Here's a link to K9 Storm Aerial Insertion Vest and a couple action photos

K9 Storm Aerial Insertion


----------



## Sara Findley (Feb 27, 2008)

Good thing they are muzzled, if someone threw me out of a plane I would bite them too!  :lol:


----------



## Kristen Cabe (Mar 27, 2006)

Me, too, Sara! :-o


----------



## Jerry Lyda (Apr 4, 2006)

Good one Sara, I liked that,LOL LOL


----------



## Tiffany Geisen (Nov 4, 2008)

I saw the thing on animal planet too where they jumped with a mali. It was a young dog and going through his certification. They didn't hve a muzzle on and the dog hit the ground like nothing happened it was cool.


----------



## Jaimie Van Orden (Dec 3, 2008)

they'd have to muzzle ME to get me out of a perfectly good plane


----------



## Kristen Cabe (Mar 27, 2006)

Tiffany Geisen said:


> I saw the thing on animal planet too where they jumped with a mali. It was a young dog and going through his certification.

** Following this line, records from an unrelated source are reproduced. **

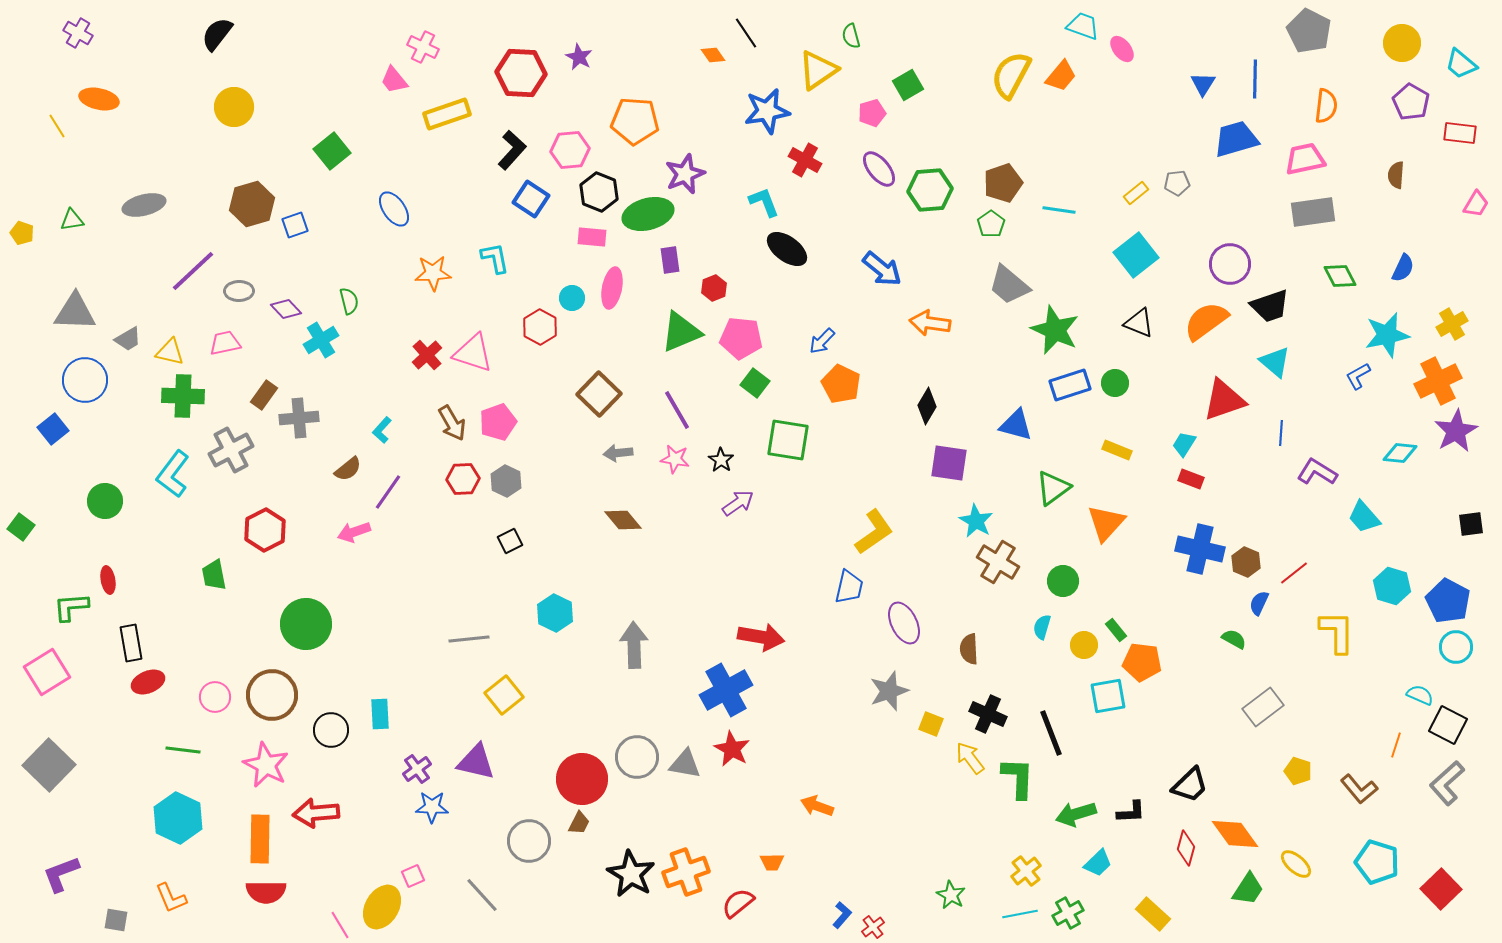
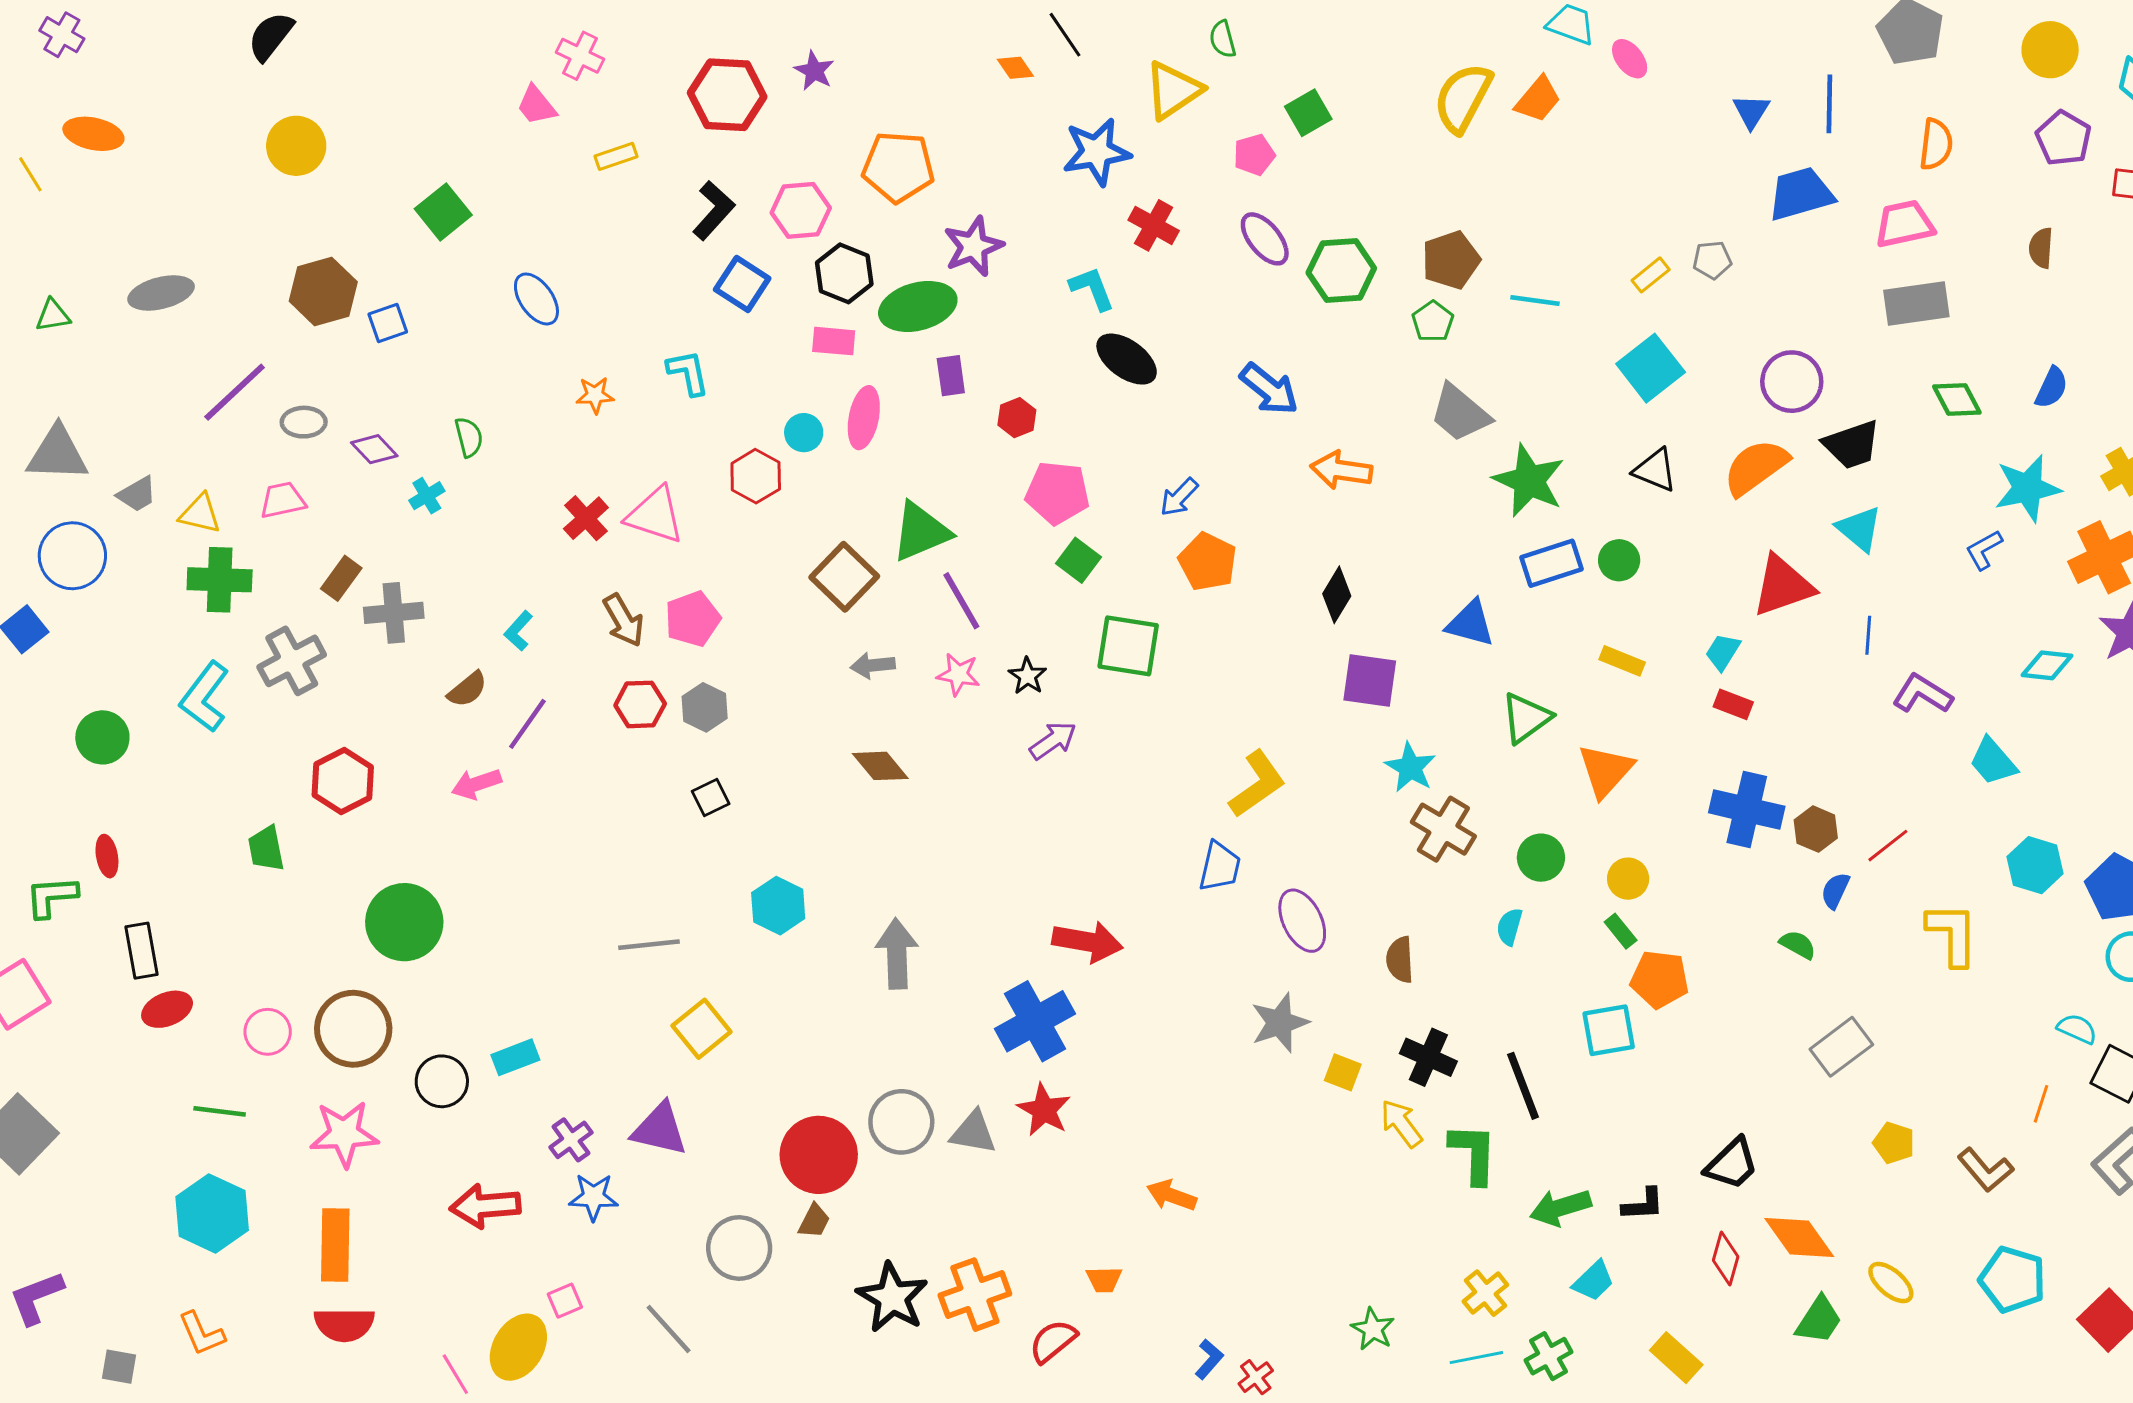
yellow rectangle: (447, 114) -> (616, 156), size x0.6
orange star: (433, 273) -> (595, 395), size x0.7
green triangle: (681, 332) -> (921, 532), moved
cyan cross: (321, 340) -> (427, 496), size x0.7
yellow circle: (1084, 645) -> (1628, 879), moved
cyan rectangle: (380, 714) -> (515, 1057), turned 72
pink star: (266, 765) -> (344, 1134), turned -30
red arrow: (316, 813) -> (485, 1206), moved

Certification for what, though? I still don't understand why this is something that would be necessary


----------



## Michelle Reusser (Mar 29, 2008)

Kristen Cabe said:


> Certification for what, though? I still don't understand why this is something that would be necessary


If the military wants a dog behind enemy lines, dropping them in may be the only way. Not something I'd wanna do, I'd take bets on who barfed first, me or the dog. :-o


----------



## Sara Findley (Feb 27, 2008)

Michelle Kehoe said:


> If the military wants a dog behind enemy lines, dropping them in may be the only way. Not something I'd wanna do, I'd take bets on who barfed first, me or the dog. :-o


 Well at least this way if you did barf you could blame it on the dog.. :-k :-D


----------